Once a token or key of some sort is obtained, this can be used in HTTP headers as commonly done in Bearer type authorization strategies or equivalent.

  • Introspection augments the type system

In practice, this is often used to provide functionality similar to what OpenAPI interfaces do; in the case of GraphQL, documentation of the whole API graph is consistently done via introspection, so the GraphQL schema serves both as parsing, validation and query processing layer as well as documentation layer (the same may be true in some OpenAPI server implementations, in practice).

Documentation on how to use a GraphQL API is typically still needed like with most non-trivial APIs, although the type system combined with introspection and meaningful naming of queries, mutations and parameters provides a convenient core documentation layer.

  • Authorization

Fine-grained access control is pretty much equally doable via REST and GraphQL.

For example, only allowing users with a specific role to set or modify specific fields, or to set them to specific values under specific circumstances, or to query specific fields.

GraphQL may make some access control rules more expressive (for example, by using access decorators in the schema definition) and easier to understand at a glance, although I would argue this is mostly a tooling concern as well as a matter of preference.

  • N+1 problem

GraphQL resolvers by default typically traverse a query graph node by node, depth-first and may process each node in isolation, which could easily lead to very inefficient database queries (defaults are actually up to server implementations - this would be a worst-case scenario).

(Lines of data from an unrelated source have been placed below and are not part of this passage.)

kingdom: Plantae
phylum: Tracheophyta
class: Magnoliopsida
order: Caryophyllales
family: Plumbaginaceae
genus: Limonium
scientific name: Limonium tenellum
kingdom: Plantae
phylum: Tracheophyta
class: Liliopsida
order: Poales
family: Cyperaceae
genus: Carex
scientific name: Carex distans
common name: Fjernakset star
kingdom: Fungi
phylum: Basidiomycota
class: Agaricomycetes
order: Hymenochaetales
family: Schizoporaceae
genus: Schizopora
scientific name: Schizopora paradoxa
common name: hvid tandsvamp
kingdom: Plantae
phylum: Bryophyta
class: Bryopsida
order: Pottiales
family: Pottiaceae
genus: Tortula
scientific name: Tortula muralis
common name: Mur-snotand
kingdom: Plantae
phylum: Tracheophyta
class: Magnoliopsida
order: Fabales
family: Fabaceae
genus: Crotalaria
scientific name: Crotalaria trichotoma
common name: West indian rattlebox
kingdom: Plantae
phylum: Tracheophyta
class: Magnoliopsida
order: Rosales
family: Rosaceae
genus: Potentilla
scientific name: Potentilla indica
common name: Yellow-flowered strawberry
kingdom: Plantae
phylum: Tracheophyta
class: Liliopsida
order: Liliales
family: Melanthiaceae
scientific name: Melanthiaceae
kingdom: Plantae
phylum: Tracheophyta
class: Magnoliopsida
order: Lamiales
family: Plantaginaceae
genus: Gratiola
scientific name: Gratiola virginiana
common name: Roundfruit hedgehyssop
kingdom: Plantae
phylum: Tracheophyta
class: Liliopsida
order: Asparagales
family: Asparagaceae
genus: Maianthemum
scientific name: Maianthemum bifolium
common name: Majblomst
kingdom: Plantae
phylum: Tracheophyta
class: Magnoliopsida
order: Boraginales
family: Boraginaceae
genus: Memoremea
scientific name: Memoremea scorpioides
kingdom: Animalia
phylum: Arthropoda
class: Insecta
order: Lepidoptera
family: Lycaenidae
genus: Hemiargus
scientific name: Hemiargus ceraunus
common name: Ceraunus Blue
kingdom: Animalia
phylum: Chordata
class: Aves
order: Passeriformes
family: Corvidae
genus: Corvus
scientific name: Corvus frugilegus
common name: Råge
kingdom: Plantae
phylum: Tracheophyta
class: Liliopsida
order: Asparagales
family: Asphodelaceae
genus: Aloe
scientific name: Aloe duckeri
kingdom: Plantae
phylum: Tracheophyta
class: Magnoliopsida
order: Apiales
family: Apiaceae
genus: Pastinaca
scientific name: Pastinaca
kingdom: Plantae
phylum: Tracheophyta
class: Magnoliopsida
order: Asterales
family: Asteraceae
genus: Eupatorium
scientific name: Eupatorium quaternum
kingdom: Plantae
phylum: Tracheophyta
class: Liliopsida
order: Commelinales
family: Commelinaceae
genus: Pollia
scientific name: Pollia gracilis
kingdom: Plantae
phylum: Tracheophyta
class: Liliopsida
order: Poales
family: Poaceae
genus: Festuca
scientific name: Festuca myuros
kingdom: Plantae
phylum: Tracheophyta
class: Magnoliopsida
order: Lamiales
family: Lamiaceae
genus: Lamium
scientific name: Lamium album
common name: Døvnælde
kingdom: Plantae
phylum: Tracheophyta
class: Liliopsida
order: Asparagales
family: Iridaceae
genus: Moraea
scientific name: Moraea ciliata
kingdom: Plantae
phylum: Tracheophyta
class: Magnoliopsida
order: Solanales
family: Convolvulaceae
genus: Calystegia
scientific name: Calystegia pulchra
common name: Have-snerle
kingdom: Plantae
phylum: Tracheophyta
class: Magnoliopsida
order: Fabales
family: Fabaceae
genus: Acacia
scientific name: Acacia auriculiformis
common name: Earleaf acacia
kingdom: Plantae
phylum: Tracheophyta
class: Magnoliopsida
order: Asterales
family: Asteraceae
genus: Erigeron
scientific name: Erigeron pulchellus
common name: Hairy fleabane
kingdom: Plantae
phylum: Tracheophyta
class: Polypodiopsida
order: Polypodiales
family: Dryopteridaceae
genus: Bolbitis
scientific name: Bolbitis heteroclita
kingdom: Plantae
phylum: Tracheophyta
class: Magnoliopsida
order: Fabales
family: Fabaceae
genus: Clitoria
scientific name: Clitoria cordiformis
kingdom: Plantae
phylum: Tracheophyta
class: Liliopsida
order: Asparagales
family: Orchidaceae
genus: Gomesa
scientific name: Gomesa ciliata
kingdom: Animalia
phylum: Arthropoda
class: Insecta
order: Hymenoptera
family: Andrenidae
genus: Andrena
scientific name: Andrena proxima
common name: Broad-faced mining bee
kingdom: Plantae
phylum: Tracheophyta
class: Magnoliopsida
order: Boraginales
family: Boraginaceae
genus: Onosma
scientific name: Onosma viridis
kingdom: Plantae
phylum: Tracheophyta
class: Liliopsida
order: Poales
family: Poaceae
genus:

GraphQL server implementations may provide, either as core functionality or through a library/module, lazy loading/async/batching functionality which essentially traverses the whole query graph (or parts of it), compiling a query plan and eventually executing this to load data from database through the least possible number of queries (simplifying things a bit here).

This pattern (“DataLoader”) may limit the ability to compute/estimate cost of individual resolvers, so in case of very complex query graphs, things will still need to be optimised for a sane balance between query performance and the ability to constrain queries whose computational cost is considered unacceptable for the specific context.

  • API Versioning

A common strategy seems to be evolutive versioning, or basically deprecating affected fields (the GraphQL schema description language provides a @Deprecated directive for this) and introducing their eventual replacements, while keeping the deprecated ones in place until it is possible/reasonable to break existing API contracts.

  • Errors

Besides sidestepping the semantics of HTTP verbs besides GET and POST, GraphQL also handles errors differently than via HTTP status codes. In practice, client and server implementations take care of error handling similarly to how HTTP status codes would be handled by REST frameworks. Additionally, GraphQL error handling can be granular, for example surfacing different kinds of errors as they apply to different parts of a query.

  • Federation

GraphQL APIs for distinct microservices can be federated at the API layer itself (e.g. via Apollo Federation), essentially providing a GraphQL-focused gateway that allows clients to see a single GraphQL API even though parts of its functionality may be provided by independent microservices.

We didn’t use nor needed this functionality in Wildlife Insights, but as we are likely going to rely on a small set of microservices for data processing operations, this could be a useful feature for the Marxan cloud platform. We could of course equally do some ad-hoc lightweight proxying of REST requests in the API.